An example for the simulated dataset (using the software ms) is below:

S*_score SNP_number quantile log(local_recomb_rate)
0 10 0.8 -7.7500000013365

The meaning of each column:

  • The S*_score column is the S* score at a given quantile (column 3), in a simulated dataset for a given number of SNPs (column 2) and recombination rate (column 4).
  • The SNP_number column is the number of SNPs defined to occur within all windows of a simulated dataset for which quantiles and S* scores are obtained.
  • The quantile column is the quantile at which the S* score in column 1 is observed in the simulated dataset
  • The log(local_recomb_rate) column is the logarithm of the local recombination rate of a simulated dataset.

Users also need to provide the file containing S* scores estimated from real data (e.g. test.score.exp.results). Users can use a BED file (e.g. hum.windows.50k.10k.recomb.map) to specify local recombination rates across the genome. If a window is not found in the recombination map, while it is in the output file from sstar score, then this window will be ignored when calculating significant thresholds.

Users can estimate significant S* score thresholds giving a quantile 0.99 with the following command:

sstar threshold --score test.score.exp.results --sim-data gravel_asn_scale_60k.simulated.data --recomb-map hum.windows.50k.10k.recomb.map --quantile 0.99 --output test.threshold.results

The expected result above can be found in test.threshold.exp.results

Output

An example for the output is below:

chrom start end sample S*_score expected_S*_score local_recomb_rate quantile significant
21 9480000 9530000 NA06984 48493 53263.269232 1.29162 0.99 False
21 9650000 9700000 NA06984 55639 53754.835563 1.29162 0.99 True

The meanings of the first to fifth columns are the same as those in the output from sstar score.
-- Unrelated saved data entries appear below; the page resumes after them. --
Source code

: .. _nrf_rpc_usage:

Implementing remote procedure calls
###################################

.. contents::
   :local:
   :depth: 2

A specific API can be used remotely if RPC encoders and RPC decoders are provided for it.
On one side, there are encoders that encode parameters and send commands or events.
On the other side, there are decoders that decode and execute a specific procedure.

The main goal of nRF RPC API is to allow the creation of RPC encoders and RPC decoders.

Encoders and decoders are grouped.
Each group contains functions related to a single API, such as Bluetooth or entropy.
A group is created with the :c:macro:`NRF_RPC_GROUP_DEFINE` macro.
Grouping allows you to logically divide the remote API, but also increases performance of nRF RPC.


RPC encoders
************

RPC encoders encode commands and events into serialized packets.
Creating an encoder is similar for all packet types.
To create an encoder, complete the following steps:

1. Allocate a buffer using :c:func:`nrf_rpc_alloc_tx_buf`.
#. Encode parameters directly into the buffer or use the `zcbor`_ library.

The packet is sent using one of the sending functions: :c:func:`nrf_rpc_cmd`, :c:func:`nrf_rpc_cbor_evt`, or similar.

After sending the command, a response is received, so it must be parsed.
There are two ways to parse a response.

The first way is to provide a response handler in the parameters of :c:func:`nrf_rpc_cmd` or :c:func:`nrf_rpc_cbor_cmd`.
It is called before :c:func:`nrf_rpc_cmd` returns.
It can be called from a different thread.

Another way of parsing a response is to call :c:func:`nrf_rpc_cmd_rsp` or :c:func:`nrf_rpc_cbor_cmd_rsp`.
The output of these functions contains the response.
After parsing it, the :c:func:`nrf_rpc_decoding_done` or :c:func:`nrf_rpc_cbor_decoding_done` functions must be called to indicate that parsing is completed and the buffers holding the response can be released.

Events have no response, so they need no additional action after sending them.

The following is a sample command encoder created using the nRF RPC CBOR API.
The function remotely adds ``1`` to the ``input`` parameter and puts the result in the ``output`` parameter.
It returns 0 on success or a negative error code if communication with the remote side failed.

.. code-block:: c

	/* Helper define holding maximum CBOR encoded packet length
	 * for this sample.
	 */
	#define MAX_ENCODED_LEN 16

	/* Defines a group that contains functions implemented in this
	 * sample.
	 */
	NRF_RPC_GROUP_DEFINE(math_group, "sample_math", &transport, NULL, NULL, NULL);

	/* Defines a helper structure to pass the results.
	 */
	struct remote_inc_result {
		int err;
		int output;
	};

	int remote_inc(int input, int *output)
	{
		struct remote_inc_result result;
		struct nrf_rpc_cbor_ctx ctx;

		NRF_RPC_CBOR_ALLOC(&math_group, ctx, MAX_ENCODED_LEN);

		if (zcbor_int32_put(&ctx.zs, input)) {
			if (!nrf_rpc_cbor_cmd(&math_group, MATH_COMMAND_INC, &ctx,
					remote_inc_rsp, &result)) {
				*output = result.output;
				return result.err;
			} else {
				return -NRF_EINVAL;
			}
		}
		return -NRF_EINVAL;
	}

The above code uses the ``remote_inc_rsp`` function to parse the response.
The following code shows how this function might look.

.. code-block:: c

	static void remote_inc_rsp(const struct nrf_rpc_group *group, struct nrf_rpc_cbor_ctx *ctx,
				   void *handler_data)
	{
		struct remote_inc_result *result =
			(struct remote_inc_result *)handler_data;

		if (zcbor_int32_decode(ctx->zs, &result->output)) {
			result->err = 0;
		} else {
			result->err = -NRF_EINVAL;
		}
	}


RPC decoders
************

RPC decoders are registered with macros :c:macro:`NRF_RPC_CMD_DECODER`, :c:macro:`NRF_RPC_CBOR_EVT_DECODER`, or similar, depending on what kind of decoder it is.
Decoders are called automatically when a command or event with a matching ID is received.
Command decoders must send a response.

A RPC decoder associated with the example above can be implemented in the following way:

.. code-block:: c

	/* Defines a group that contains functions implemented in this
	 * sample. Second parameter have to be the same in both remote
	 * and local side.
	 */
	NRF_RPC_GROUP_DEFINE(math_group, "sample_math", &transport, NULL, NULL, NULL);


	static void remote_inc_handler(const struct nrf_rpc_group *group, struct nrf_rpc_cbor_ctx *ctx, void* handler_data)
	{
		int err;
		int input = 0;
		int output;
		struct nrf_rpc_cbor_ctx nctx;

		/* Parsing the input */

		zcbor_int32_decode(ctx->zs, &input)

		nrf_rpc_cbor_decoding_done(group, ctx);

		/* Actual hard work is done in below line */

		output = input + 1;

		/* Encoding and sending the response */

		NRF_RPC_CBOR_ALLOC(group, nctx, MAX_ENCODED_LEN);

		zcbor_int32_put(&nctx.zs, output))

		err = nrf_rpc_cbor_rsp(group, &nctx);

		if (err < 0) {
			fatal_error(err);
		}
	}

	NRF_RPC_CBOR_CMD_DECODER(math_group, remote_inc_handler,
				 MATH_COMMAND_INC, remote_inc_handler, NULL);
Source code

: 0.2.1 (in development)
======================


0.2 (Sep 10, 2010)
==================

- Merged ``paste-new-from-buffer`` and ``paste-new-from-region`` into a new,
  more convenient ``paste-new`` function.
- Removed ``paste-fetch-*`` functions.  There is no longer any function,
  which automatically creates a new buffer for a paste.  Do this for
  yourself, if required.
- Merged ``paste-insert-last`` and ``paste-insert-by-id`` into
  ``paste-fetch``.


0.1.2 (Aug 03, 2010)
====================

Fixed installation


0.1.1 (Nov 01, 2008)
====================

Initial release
The meanings of the remaining columns:

  • The expected_S*_score column is the expected S* score calculated under the null model (i.e. without introgression).
  • The local_recomb_rate column is the local recombination rate in the current window.
  • The quantile column is the quantile used to determing whether the S* score is significant.
  • The significant column is an indicator indicating whether the S* score is significant (i.e. S*_score > expected_S*_score).

Settings

In the absence of a recombination map for the tested population, a uniform recombination rate can be used. Users may add the argument --recomb-rate instead of a recombination map to estimate thresholds.